Voiceless and Silenced:  Animals in Armed Conflict

By:  Andrada Marinescu

Dogs returning from military service in Afghanistan suffer from post-traumatic stress disorder, just like human soldiers. Camels were seen abandoned and fleeing from burning oil wells in the 1991 Gulf War. Dolphins were recruited by the United States to detect underwater mines in Iraqi ports. The war crimes regime in international criminal and humanitarian law suffers from anthropocentric bias, resulting in a legal framework which systemically inflicts violence against non-human animals.

Animal sentience has been observed for at least 250 years. Bentham broke important ground by tying the moral status of animals to their capacity for suffering: “the question is not Can they reason? or Can they talk? but, Can they suffer?” (Bentham, 1789). Long-standing scientific evidence of animal sentience not only bloomed, but also holds central significance for animal welfare movements. Even more, the recognition of animals’ capacity to experience pain and suffering is near-universal and has grounded animal welfare movements globally. A long string of states and regions have expressly recognized animal sentience in their legislation and continue to do so. These include the European Union, Canada, the UK, Finland, France, Germany, Greece, India, Lithuania, New Zealand, Norway, Poland, Slovenia, Switzerland, Turkey, Ukraine, the Netherlands, Argentina, and Pakistan, among others.

Despite this, Western society perpetually reconstructs anthropocentric biases, often with the goal and effect of dehumanizing target groups. Anthropocentrism is the belief system whereby human interests are superior to all else and at the expense of all else. Its roots in Western belief systems are preeminent through imperialist ideology, which relies on dehumanizing rhetoric to colonize, marginalize, and encourage violence against groups of humans, animals, or the environment alike. For example, the dehumanizing effect of likening Indigenous peoples to wildlife was weaponized by Western settlers in pursuit of their religious, cultural, and ethnic cleansing of Indigenous peoples. Similar rhetoric is also prevalent in armed conflicts when opposing troops and sometimes whole populations are associated with animals in a derogatory sense, promoting greater violence and discouraging ethical considerations.

━━━━━━━━━━━━━━━━

### Written instruction 1
In the piece on animals in armed conflict, what did the United States recruit dolphins to do?
### Written instruction 2
Please extend the piece on animals in armed conflict by a few paragraphs, starting after its final sentence.
The material that follows has no connection to the piece on animals in armed conflict.

### Dataset section
━━━━━━━━━━━━━━━━

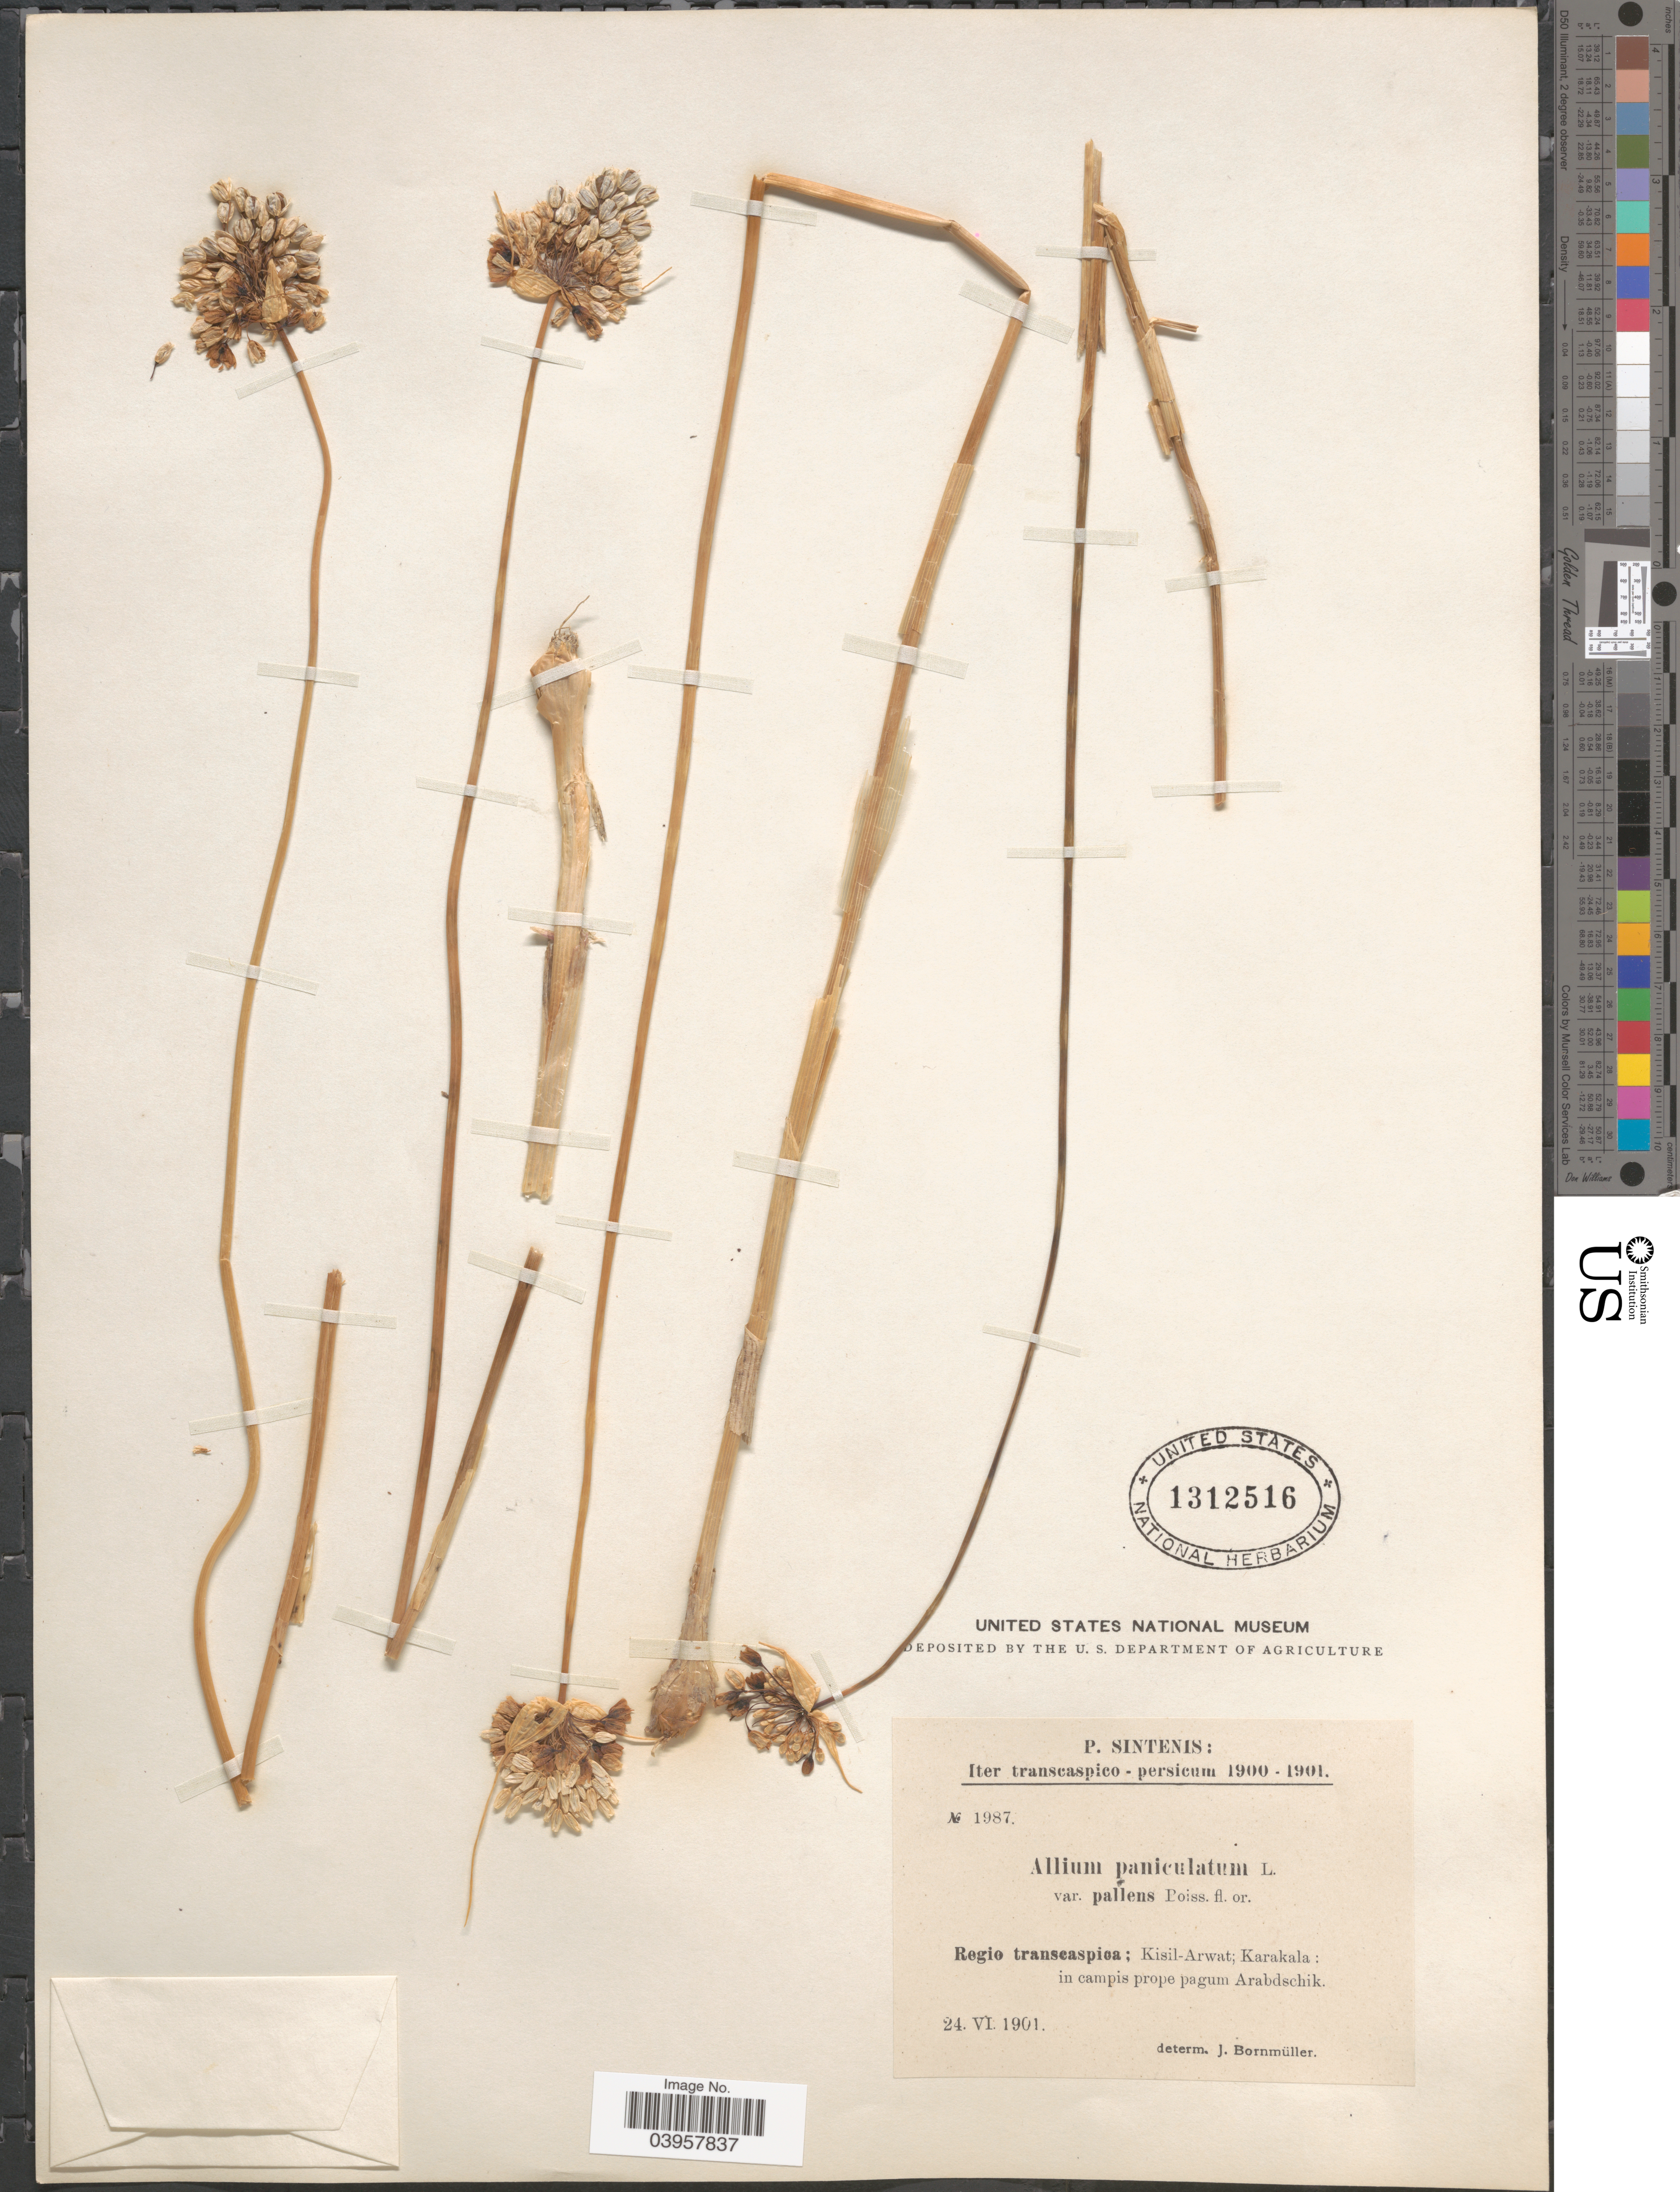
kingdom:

━━━━━━━━━━━━━━━━

### Task answer 1
Detect underwater mines in Iraqi ports.

### Task answer 2
Despite strides to dismantle anthropocentric hierarchies, such belief systems are embedded in Western legal doctrines, to which international humanitarian and criminal law are not an exception. A particular culmination of this bias is the legal framework of war crimes, as established by the Rome Statute of the International Criminal Court (“Rome Statute”). This is evidenced through a disproportionately human-centered prohibition on excessive attacks, a total silence on the use of animals as weaponry, and the barring of animals from victimhood.

In the face of widespread recognition of animal sentience, including capacity for pain and suffering, such biases amount to systemic harm against animals as the cost of strictly protecting and prioritizing human interests. Systemic harm occurs where discriminatory harmful treatment and outcomes are intrinsic and inbuilt within the structure of a society, permeating institutions, belief systems, and everyday interactions. In the context of war crimes, systemic harm and violence presents itself as the tacit empowerment of the promoters of armed conflict to exploit and discard animals in pursuit of military goals, without consideration for the life and dignity of the animals or our shared planet.

Systemic Violence to Animals Through the War Crimes Regime

There are at least three ways through which the Rome Statute’s war crimes regime enables systemic violence against animals. First, through a human-centered prohibition on excessive attacks. Second, by the omission of a prohibition against the use of animals as weapons in war. Third, by excluding animals from the International Criminal Court’s (“ICC”) definition of “victim” solely because they are not humans.

Animals and the Prohibition on Excessive Attacks

The prohibition on excessive attacks, found in Article 8(2)(b)(iv) of the Rome Statute, is an essential provision of the war crimes regime. At its core, it seeks to prevent excessive collateral damage caused by military attacks. However, it creates a disproportionate concern for damage to civilians and civilian objects, in line with anthropocentric bias.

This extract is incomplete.